Reflejo de acomodación presente normal. Test de campimetría por confrontación
encontrada normal y agudeza visual normal. Agudeza visual para el color encontrado
normal.

III PAR CRANEAL. Se encuentran movimientos oculares adecuados, apertura palpebral


adecuada, pupilas isocóricas y reflejo de acomodación, convergencia y fotomotor
conservados.

IV PARA CRANEAL. Se conservan movimientos oculares y reflejo fotomotor.

V PAR CRANEAL. Se encuentra el reflejo maseterino positivo, y una adecuada sensibilidad a


nivel del rostro

VI PARA CRANEAL. Se encuentran movimientos oculares normales.

VII PAR CRANEAL. no se encuentra desviación de la comisura labial, el paciente es capaz


de silbar y soplar, así como de flexionar la cabeza, y hacer mímicas como elevar las cejas,
fruncir el ceño, cerrar los parpados fuertemente y abrir la boca.

VIII PAR CRANEAL. la rama vestibular se evaluó mediante la prueba de bisbiseo y voz
hablada dando positiva. No se puedo realizar pruebas de Rinne y Weber por carecer de
diapasón. La rama vestibular se exploro con la prueba de Romberg, sin encontrar
alteraciones.

IX PAR CRANEAL. Se encontró positivo el fenómeno de Vernet y el reflejo nauseoso o


faríngeo.

X PAR CRANEAL. El paciente presente una adecuada calidad y articulación de la voz, el


reflejo faríngeo esta conservado y la úvula y el velo del paladar no presentan desviaciones.

XI PAR CRANEAL. Rotación de la cabeza contra la resistencia de la mano del examinador


adecuada; es capaz de encoger los hombros y no presenta anormalidades.

XII PAR CRANEAL. La lengua es simétrica, se conserva sus movimientos y la prueba de


fuerza muscular es positiva.
XI. Interpretación de los resultados previos y actuales de
laboratorio, gabinete y otros.
Sin exámenes de laboratorio, imagenología o pruebas diagnósticas disponibles ni
requeridas.

XII. Interrogación diagnostica.


Impresión diagnostica.
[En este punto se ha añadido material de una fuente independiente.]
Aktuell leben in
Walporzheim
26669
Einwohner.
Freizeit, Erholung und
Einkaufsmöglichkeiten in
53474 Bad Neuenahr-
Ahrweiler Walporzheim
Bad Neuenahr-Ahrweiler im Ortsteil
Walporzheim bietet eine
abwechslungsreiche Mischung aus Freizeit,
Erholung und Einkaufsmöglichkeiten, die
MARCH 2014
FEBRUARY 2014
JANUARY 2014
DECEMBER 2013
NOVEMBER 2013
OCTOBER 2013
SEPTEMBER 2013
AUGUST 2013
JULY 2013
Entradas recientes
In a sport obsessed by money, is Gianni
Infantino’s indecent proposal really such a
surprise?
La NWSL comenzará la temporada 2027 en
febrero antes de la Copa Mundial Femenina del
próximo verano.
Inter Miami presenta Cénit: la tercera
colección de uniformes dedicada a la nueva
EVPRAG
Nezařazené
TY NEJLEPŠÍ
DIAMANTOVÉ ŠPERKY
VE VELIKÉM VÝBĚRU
Paciente femenino de 16 años con tendinitis rotuliana derecha en
resolución.

Diagnostico sindromático. Síndrome doloroso.
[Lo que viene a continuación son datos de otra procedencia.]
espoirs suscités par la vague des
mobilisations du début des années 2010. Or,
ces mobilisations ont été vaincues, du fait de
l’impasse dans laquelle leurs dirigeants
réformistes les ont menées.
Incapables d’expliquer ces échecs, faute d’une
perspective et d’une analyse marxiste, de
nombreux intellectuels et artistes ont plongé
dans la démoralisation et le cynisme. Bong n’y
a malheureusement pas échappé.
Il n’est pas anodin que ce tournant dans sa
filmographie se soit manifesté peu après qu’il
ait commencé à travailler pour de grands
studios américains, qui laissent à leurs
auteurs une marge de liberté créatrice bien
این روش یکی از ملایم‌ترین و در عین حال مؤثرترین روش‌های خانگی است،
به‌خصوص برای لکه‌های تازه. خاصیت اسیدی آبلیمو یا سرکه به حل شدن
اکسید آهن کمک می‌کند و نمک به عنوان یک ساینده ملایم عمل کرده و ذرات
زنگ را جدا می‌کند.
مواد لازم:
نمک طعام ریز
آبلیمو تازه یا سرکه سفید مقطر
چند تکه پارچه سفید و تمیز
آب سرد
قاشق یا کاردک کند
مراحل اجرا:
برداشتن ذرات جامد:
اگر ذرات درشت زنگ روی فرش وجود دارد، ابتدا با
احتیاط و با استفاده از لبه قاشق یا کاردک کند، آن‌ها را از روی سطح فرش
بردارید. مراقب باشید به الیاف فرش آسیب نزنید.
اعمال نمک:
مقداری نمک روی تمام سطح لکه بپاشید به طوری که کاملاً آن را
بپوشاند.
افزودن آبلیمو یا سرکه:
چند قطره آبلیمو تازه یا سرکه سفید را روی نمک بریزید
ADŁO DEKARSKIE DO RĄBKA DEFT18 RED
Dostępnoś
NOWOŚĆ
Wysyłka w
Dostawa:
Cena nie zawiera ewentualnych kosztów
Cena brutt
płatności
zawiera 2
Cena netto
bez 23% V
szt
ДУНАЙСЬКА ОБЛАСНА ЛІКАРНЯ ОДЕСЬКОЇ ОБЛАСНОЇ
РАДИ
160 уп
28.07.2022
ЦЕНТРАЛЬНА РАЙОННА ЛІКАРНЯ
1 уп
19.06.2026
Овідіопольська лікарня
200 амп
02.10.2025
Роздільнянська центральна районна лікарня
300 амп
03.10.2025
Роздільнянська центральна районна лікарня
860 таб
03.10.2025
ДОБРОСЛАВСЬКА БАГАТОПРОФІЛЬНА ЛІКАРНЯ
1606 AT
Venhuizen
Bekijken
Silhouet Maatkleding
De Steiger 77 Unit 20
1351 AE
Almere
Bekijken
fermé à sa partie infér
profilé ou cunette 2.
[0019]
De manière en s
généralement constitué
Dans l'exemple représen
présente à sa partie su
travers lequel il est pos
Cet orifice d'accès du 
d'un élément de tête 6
Diagnostico nosológico. Tendinitis rotuliana en patela derecha.

Diagnostico diferencial. Bursitis prepatelar.

XIII. Tratamiento
1) Diclofenaco 100 miligramos. Tomar 1 cada 12 horas. Vía oral por 10 días.

2) Paracetamol 500 miligramos. Tomar 1 cada 6 horas. Vía oral por 3 días.

3) Dieta normal y abundantes líquidos.

4) Reposo general

XIV. Pronostico
Reservado a respuesta a tratamiento y apego.

XV. Envió a 2 y 3 nivel


Sin referencia a segundo ni tercer nivel de atención.